This blog is intended to go along with Population: An Introduction to Concepts and Issues, by John R. Weeks, published by Cengage Learning. The latest edition is the 12th (it came out in 2015), but this blog is meant to complement any edition of the book by showing the way in which demographic issues are regularly in the news.

If you are a user of my textbook and would like to suggest a blog post idea, please email me at: john.weeks@sdsu.edu

Tuesday, May 8, 2012

Can More Than 7 Billion People be Sustained?

In a nice coincidence of timing with the PERN cyberseminar on population and sustainability, I have been asked to write an essay for the ABC-CLIO/Greenwood Press World Geography database. The question posed is this: "Is a world population of over 7 billion sustainable?" If you've read my chapter on Population and the Environment, you'll know my answer to that question. My general position is that a population of more than seven billion people is only sustainable if we are willing to accept either continued gross inequality in standards of living around the globe, or if everyone is willing to accept a lower standard of living. I do not believe that the earth has enough resources for more than seven billion people to live sustainably like Americans or Europeans. 

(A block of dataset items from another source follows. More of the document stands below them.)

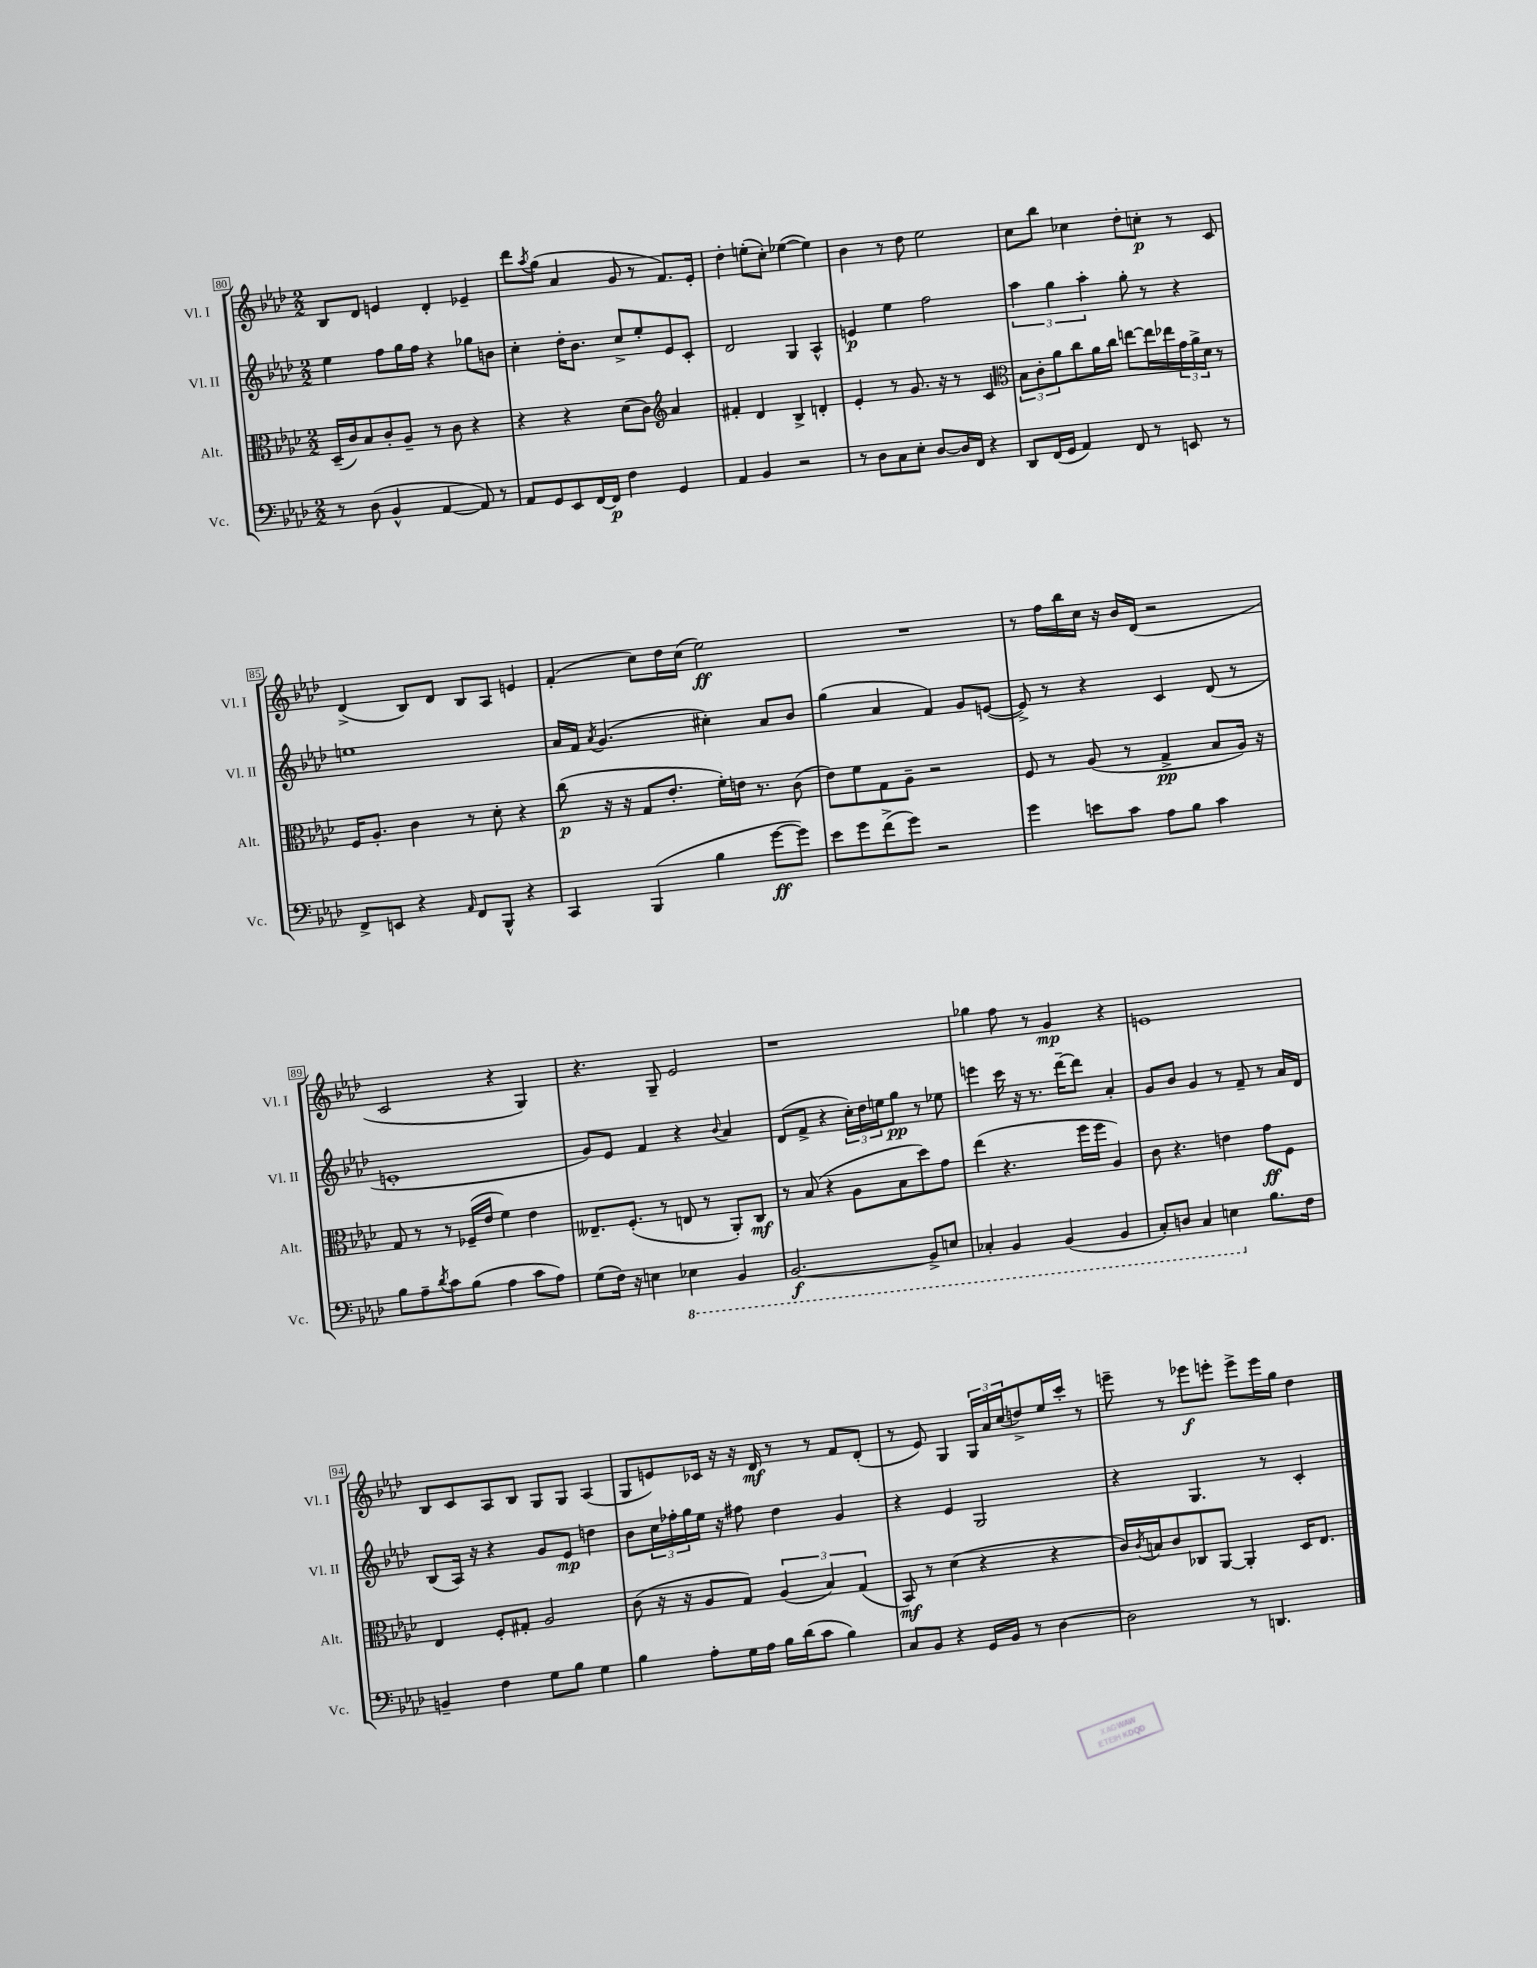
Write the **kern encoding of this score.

**kern	**kern	**kern	**kern
*staff4	*staff3	*staff2	*staff1
*clefF4	*clefC3	*clefG2	*clefG2
*k[b-e-a-d-]	*k[b-e-a-d-]	*k[b-e-a-d-]	*k[b-e-a-d-]
*M2/2	*M2/2	*M2/2	*M2/2
8r	(16D-~/LL	4ee-\	8B-/L
.	16c/J)	.	.
(8D-\	8B-/	.	8d-/J
4BB-^^/	8c'/	8ff\L	4e/
.	8A-~/J	16gg\L	.
.	.	16ff\JJ	.
[4AA-/	8r	4r	4d-'/
.	8c\	.	.
8AA-/])	4r	8gg-\L	4e-~/
8r	.	8b\J	.
=	=	=	=
8AA-/L	4r	4cc'\	8ddd-\L
.	.	.	8qaa-/
8GG/	.	.	(8gg\J
8EE-/	4r	16dd-'\LK	4a-/
.	.	8.b-\J	.
[16FF/L	.	.	.
16FF/]JJ	.	.	.
4F\	(8d-\L	8cc^/L	8g/
.	8c\J)	8ee-'/	8r
*	*clefG2	*	*
4GG/	4a-/	8e-/	8.f/L)
.	.	8c'/J	.
.	.	.	16e-'/Jk
=	=	=	=
4AA-/	4f#'/	2d-/	4dd-'\
4BB-/	4d-/	.	(8ee'\L
.	.	.	8cc'\J)
2r	4B-^/	4G/	([4ee-\
.	4d'/	4A-^^/	4ee-\])
=	=	=	=
8r	4e-'/	4e/	4b-\
8D-\L	.	.	.
8C\	8r	4ee-\	8r
8E-'\J	8.g/	.	8dd-\
[8D-/L	.	2ff\	2ee-\
.	16r	.	.
16D-/]L	8r	.	.
16FF/JJ	.	.	.
4r	4c/	.	.
=	=	=	=
*	*clefC3	*	*
8DD-/L	12B-\L	6aa-\	8cc\L
.	12c'\	.	.
(16FF/L	.	.	8bb-\J
.	12a-\	6gg\	.
16GG/JJ	.	.	.
4AA-/)	8cc\	.	4cc-\
.	.	6aa-'\	.
.	16a-\L	.	.
.	16cc\JJ	.	.
8FF/	[8ee\L	8gg'\	8dd-'\L
8r	16ee\]L	8r	8cc'\J
.	16ee-\	.	.
8EE/	24g\	4r	8r
.	24a-^\	.	.
.	24d-\JJ	.	.
8r	8r	.	8c/
=	=	=	=
8FF^/L	16F/LK	1ee	(4d-^/
.	8.A-'/J	.	.
8EE/J	.	.	.
4r	4c\	.	8B-/L)
.	.	.	8d-/J
16qqAA-/	.	.	.
8FF/L	8r	.	8B-/L
8BBB-^^/J	8d-'\	.	8A-/J
4r	4r	.	4e/
=	=	=	=
4CC/	(8cc\	16a-/LL	(4f'/
.	.	16f/JJ	.
.	.	8qa-/	.
.	16r	(4.g/	.
.	16r	.	.
(4BBB-/	8G/L	.	8cc\L)
.	8.e-'/J	.	16dd-\L
.	.	.	(16cc\JJ
4B-\	.	4cc#'\)	2ee-\)
.	16f'\LL)	.	.
.	16e\JJ	.	.
.	8.r	.	.
[8g\L	.	8a-/L	.
8g\]J)	(8c\	8b-/J	.
=	=	=	=
8e-\L	8e-\L)	(4gg\	1r
8g\	8f\	.	.
(8f^\	8G\	4a-/	.
8g\J)	8A-~\J	.	.
2r	2r	4f/)	.
.	.	8g/L	.
.	.	([8e/J	.
=	=	=	=
4g\	8F/	8e^/])	8r
.	8r	8r	16ff\LL
.	.	.	16bb-\
8e\L	(8A-/	4r	16cc\JJ
.	.	.	16r
8c\J	8r	.	16b-/LL
.	.	.	(16d-/JJ
8A-\L	4G^/	4c/	2r
8B-\J	.	.	.
4c\	8B-/L	(8d-/	.
.	16A-/Jk)	8r	.
.	16r	.	.
=	=	=	=
8B-\L	8G/	1e'	2c/
8A-~\	8r	.	.
8qd-/	.	.	.
8c\	8r	.	.
(8B-\J	(16F-~/LL	.	.
.	16e-/JJ	.	.
4A-\	4f\)	.	4r
8c\L	4e-\	.	4G/)
8A-\J)	.	.	.
=	=	=	=
(8G\L	8.E--~/L	8g/L)	4.r
16F\Jk)	.	8e-/J	.
16r	(8.F'/J	.	.
4E\	.	4f/	.
.	8r	.	8G~/
4EE-\	8E/	4r	2e-/
.	8r	.	.
.	.	8qqb-/	.
4BBB-/	8AA-'/L)	4a-/	.
.	8C/J	.	.
=	=	=	=
[2.BBB-/	8r	(8d-/L	1r
.	(8B-/	8f^/J	.
.	4r	4r	.
.	8A-\L	24cc'\LL)	.
.	.	24dd-\	.
.	.	24ee\J	.
.	8B-\	8gg\J	.
8BBB-^/]L	8dd-\)	8r	.
8EE/J	8g\J	8ee-\	.
=	=	=	=
4CC-'/	(4ee-\	4eee\	4gg-\
4BBB-/	4.r	16ccc\	8ff\
.	.	16r	.
.	.	8.r	8r
(4BBB-/	.	.	4g/
.	.	[16ddd-~\LK	.
.	16ff\LL	8ddd-\]J	.
.	16ff\JJ	.	.
4BBB-/	4A-/)	4a-'/	4r
=	=	=	=
8CC'/L)	8c\	8g/L	1e
8DD/J	4.r	8b-/J	.
4CC/	.	4g/	.
4EE\	4e\	8r	.
.	.	8f~/	.
8.B-\L	8g\L	8r	.
.	8F\J	16a-/LL	.
16F\Jk	.	16d-/JJ	.
=	=	=	=
4BB~/	4E-/	(8B-/L	8B-/L
.	.	16A-/Jk)	8c/
.	.	16r	.
4F\	8F'/L	4r	8A-/
.	8G#'/J	.	8B-/J
8G\L	2A-/	8g/L	8G/L
8B-\J	.	8e-/J	8G/J
4G\	.	4dd\	(4A-/
=	=	=	=
4B-\	(8c\	8b-\L	8G/L
.	16r	24cc\L	8e/)
.	.	24ff-'\	.
.	16r	.	.
.	.	24gg\	.
8A-'\L	8A-/L	16ee-\JJ	16c-/Jk
.	.	16r	16r
16G\L	8G/J)	8ff#\	16r
16A-\JJ	.	.	16d-/
16B-\LL	(6A-/	4dd-\	8r
(16d-\J	.	.	.
8c\J	.	.	8r
.	6B-/)	.	.
4B-\)	.	4g/	8f/L
.	(6G/	.	.
.	.	.	(8d-'/J
=	=	=	=
8C/L	8BB-/)	4r	8r
8BB-/J	8r	.	8e-/)
4r	(4d-\	4e-/	4G/
16GG/LL	4r	2G/	24G/LL
.	.	.	24a-/
16BB-/JJ	.	.	.
.	.	.	(24cc/J
8r	.	.	8dd^/)
[4D-\	4r	.	16ee-/L
.	.	.	16ccc'/JJ
.	.	.	8r
=	=	=	=
2D-\]	16c/LL)	4r	8eee~\
.	8qc/	.	.
.	16B/J	.	.
.	8c/	.	8r
.	8C-/	4.G/	8eee-\L
.	[8AA-/J	.	8eee'\J
8r	4AA-'/]	.	8eee^\L
4.DD/	.	8r	16eee\L
.	.	.	16gg\JJ
.	16D-/LK	4c'/	4dd-\
.	8.E-/J	.	.
==	==	==	==
*-	*-	*-	*-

So far, none of the people posting comments on the PERN cyberseminar have disagreed with this perspective. Keep in mind that I don't like to have this view of the world. I would very much like for every one of the 9-10 billion likely alive at mid-century to live sustainably at the current level of Americans an Europeans. However, all of the available evidence suggests that to do so will require a miracle...and in the meantime there is a continual push in the rich countries to somehow raise our standard of living even higher.